*Given text*
Comment on Do I really need a firewall for my server?
CompactFlax@discuss.tchncs.de 1 week ago
You have a firewall. It’s in your router, and it is what makes it so that you have to VPN into the server. Otherwise the server would be accessible. NAT is, effectively, a firewall.
Should you add another layer, perhaps an IPS or deny-listing? Maybe it’s a good idea.
non_burglar@lemmy.world 1 week ago
Op means, as they said, a firewall on the server itself.
No it isn’t. Stop giving advice on edge security.
hedgehog@ttrpg.network 1 week ago
Are you saying that NAT isn’t effectively a firewall or that a NAT firewall isn’t effectively a firewall?
non_burglar@lemmy.world 1 week ago
NAT simply maps IPS across subnet boundaries in such a way that upstream routing tables don’t need updating.
If you use destination NAT forward rules to facilitate specific destination port access, you are using a firewall.
CompactFlax@discuss.tchncs.de 1 week ago
What sort of isp supplied residential equipment doesn’t block inbound connections? Pedantically, you’re correct.
possiblylinux127@lemmy.zip 1 week ago
How is NAT not a firewall? Sure theoretically it isn’t but I’ve yet to see a implementation of a port mapped NAT that doesn’t act as a Firewall
non_burglar@lemmy.world 1 week ago
Because NAT acts as a firewall with a “default deny” policy for incoming packets, but no other rules. You cannot prevent a device on the private subnet side of a NAT from attempting to communicate with an “outside” ip with nat alone, nat doesnt understand the concepts of accept/deny/drop.

*Excerpted records*
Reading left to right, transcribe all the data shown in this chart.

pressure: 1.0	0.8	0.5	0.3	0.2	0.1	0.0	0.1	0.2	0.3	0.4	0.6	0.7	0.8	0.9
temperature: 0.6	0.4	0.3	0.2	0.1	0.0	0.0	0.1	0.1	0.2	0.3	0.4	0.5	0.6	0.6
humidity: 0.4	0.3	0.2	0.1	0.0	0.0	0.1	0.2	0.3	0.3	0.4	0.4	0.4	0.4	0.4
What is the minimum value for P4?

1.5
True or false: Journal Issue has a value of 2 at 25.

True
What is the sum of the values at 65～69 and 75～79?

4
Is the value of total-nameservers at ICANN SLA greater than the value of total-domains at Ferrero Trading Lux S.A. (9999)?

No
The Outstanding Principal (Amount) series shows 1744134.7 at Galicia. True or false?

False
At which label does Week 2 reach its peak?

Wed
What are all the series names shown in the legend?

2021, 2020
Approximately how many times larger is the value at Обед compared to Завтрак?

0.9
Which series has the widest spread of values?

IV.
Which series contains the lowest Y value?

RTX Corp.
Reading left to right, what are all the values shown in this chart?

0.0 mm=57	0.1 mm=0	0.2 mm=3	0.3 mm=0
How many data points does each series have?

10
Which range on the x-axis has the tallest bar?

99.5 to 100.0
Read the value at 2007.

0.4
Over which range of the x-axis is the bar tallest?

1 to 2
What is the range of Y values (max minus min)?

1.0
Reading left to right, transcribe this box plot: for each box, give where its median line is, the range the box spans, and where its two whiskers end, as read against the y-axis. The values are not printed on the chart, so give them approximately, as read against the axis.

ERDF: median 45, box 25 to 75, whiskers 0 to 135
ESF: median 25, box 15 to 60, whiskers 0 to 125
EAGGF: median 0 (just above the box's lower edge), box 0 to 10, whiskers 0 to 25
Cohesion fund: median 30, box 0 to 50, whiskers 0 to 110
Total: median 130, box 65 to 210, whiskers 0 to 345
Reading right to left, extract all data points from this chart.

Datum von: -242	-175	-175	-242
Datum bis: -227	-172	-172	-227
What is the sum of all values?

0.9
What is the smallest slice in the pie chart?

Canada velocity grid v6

*Questions*
• a. In the firewall comment thread, what policy for incoming packets does the last comment say NAT acts with?
• b. List every distinct account name that posted a comment in the firewall comment thread.
• c. Extend the firewall comment thread by writing the next reply after the last comment shown.

*Answer set*
• a. A "default deny" policy, with no other rules.

• b.
CompactFlax@discuss.tchncs.de
non_burglar@lemmy.world
hedgehog@ttrpg.network
possiblylinux127@lemmy.zip

• c.
All nat does is rewrite address headers.
The machines behind a NAT box are not directly addressable because they have private IP addresses. Machines out on the general Internet cannot send IP packets to them directly. Instead, any packets will be sent to the address of the NAT box, and the NAT box looks at its records to see which outgoing packet an incoming packet is in reply to, to decide which internal address the packet should be forwarded to. If the packet is not in reply to an outgoing packet, there’s no matching record, and the NAT box discards the packet.
It’s a confused topic because for a lot of people, nat does essentially everything they want. As soon as you get into more complex networking where a routing table needs to be updated, or bidirectional fw rules, it becomes apparent why routing + fw + nat is the most common combo.